The interior of the hole was a wall of stone with many handholds. Hadrian guessed that even he could climb it with little fear if not for the ice and the knowledge that he was hundreds of feet from the ground.
Wyatt found a landing point, a new ledge some ways down, and they began the moving process again. The next ledge was narrower and shorter. There was not enough room for everyone, and Wyatt was forced to move on before all of them were down. Royce brought up the rear, untying the rope, coiling it around his body, and climbing down untethered, using just his claws.
The next two levels Hadrian did not consider ledges at all. They were merely a series of hand-and footholds where only three could pause. As they were forced to cling to the rock without ropes, their gear was left to dangle.
The next ledge was the widest yet, being the width of a country lane, and upon reaching it, several of them collapsed, lying down on their backs, their chests heaving, sweat dripping. Hadrian joined them, yawning to relieve the growing pressure in his ears. When he opened his eyes, he saw a circle of white light above them that was no larger than his thumb held at arm’s length. A seemingly solid shaft of light, like a pale gray pillar, beamed down into the hole. Through its luminescent column, the swallows swooped at eye level, rising and falling, dancing through the shaft. The far wall was still so distant it appeared hazy in the ethereal light.
“It’s like being bloody spiders,” Alric remarked.
“I’m not sure even being ruler of the world is worth all this,” Degan moaned.
“I can see how Edmund Hall fell now, but he must have gotten down a long way to have survived,” Arista said. “Could you imagine doing this alone?”
“He wasn’t alone,” Myron said. “He had two friends and several servants.”
“What happened to them? Were they locked up as well?”
“No,” Myron replied.
“They didn’t survive, did they?”
“I’m afraid not.”
Hadrian sat up. His clothes were wet. Around him droplets fell, cascading down the walls. Looking across the shaft, he could see a clear division between a bright level of ice and snow and a much darker level of damp stone. “It’s warmer,” he said.
“We need to keep going,” Royce told them. “The light is fading. Anyone want to do this holding a torch?”
“Try and find thicker ledges,” Alric told Wyatt.
“I find what I find.”
The lower they went, the darker it became, regardless of the daylight, which, to Hadrian’s dismay, was fading quickly. They dropped down four more ledges. Their efficiency grew with repetition, but their progress was being hampered by the failing light. The walls were black, while overhead the opening had changed from a brilliant gray to a sickly yellow, with one side dipping into a rosy purple as the sun began to set.

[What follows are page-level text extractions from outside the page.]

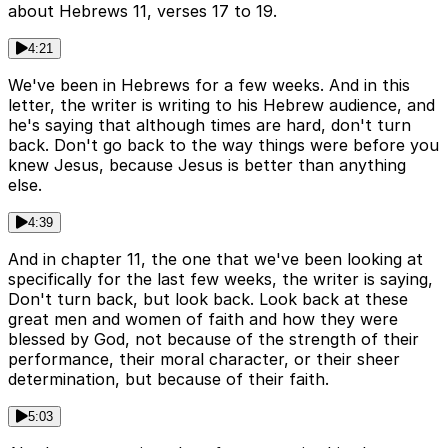
about Hebrews 11, verses 17 to 19.
4:21
We've been in Hebrews for a few weeks. And in this
letter, the writer is writing to his Hebrew audience, and
he's saying that although times are hard, don't turn
back. Don't go back to the way things were before you
knew Jesus, because Jesus is better than anything
else.
4:39
And in chapter 11, the one that we've been looking at
specifically for the last few weeks, the writer is saying,
Don't turn back, but look back. Look back at these
great men and women of faith and how they were
blessed by God, not because of the strength of their
performance, their moral character, or their sheer
determination, but because of their faith.
5:03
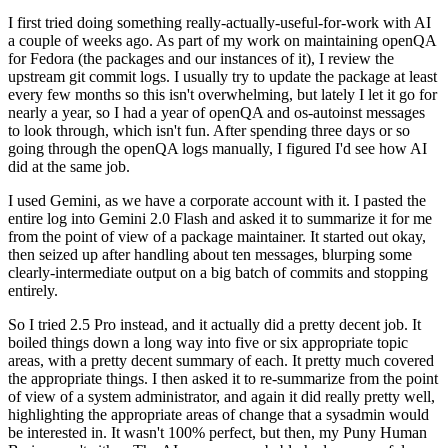
I first tried doing something really-actually-useful-for-work with AI
a couple of weeks ago. As part of my work on maintaining openQA
for Fedora (the packages and our instances of it), I review the
upstream git commit logs. I usually try to update the package at least
every few months so this isn't overwhelming, but lately I let it go for
nearly a year, so I had a year of openQA and os-autoinst messages
to look through, which isn't fun. After spending three days or so
going through the openQA logs manually, I figured I'd see how AI
did at the same job.
I used Gemini, as we have a corporate account with it. I pasted the
entire log into Gemini 2.0 Flash and asked it to summarize it for me
from the point of view of a package maintainer. It started out okay,
then seized up after handling about ten messages, blurping some
clearly-intermediate output on a big batch of commits and stopping
entirely.
So I tried 2.5 Pro instead, and it actually did a pretty decent job. It
boiled things down a long way into five or six appropriate topic
areas, with a pretty decent summary of each. It pretty much covered
the appropriate things. I then asked it to re-summarize from the point
of view of a system administrator, and again it did really pretty well,
highlighting the appropriate areas of change that a sysadmin would
be interested in. It wasn't 100% perfect, but then, my Puny Human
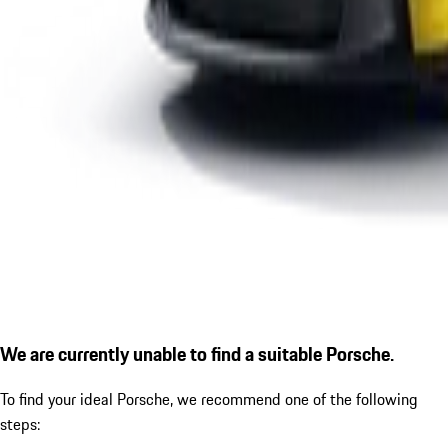
We are currently unable to find a suitable Porsche.
To find your ideal Porsche, we recommend one of the following
steps:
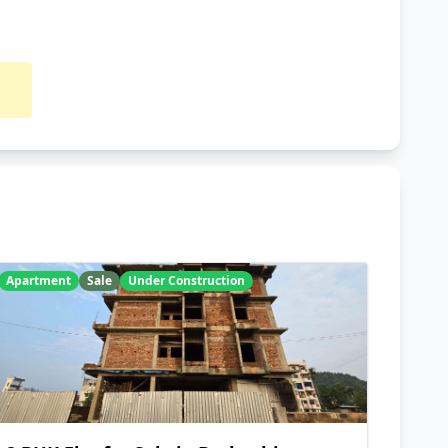
Apartment
Sale
Under Construction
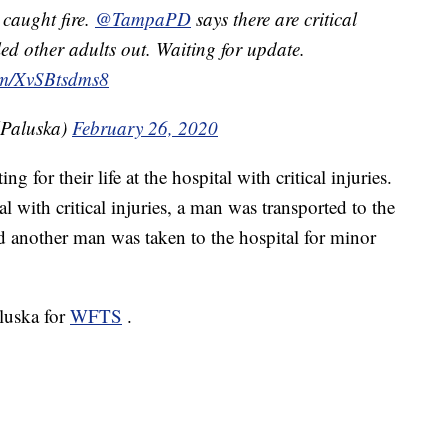
 caught fire.
@TampaPD
says there are critical
ed other adults out. Waiting for update.
com/XvSBtsdms8
lPaluska)
February 26, 2020
g for their life at the hospital with critical injuries.
 with critical injuries, a man was transported to the
and another man was taken to the hospital for minor
aluska for
WFTS
.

Arista was on the rope, climbing down, when he heard her scream. Hadrian’s heart skipped. He was holding the rope-had it wrapped around his waist-when he felt her weight jerk him.
“Arista!” he shouted.
“I’m all right,” she called up.
“Did you slip?” Alric yelled from farther below.
“I–I put my hand on a bat,” she said.
“Everyone quiet,” Royce ordered.
Hadrian could hear it too, a faint squeaking, but on a massive droning scale. That was followed by a hum, a vibration that bounced within the shaft until it grew to a thunder. The air moved with a mysterious wind, swirling and gusting.
“What’s going on?” Arista called out, her voice hard to hear behind the growing roar.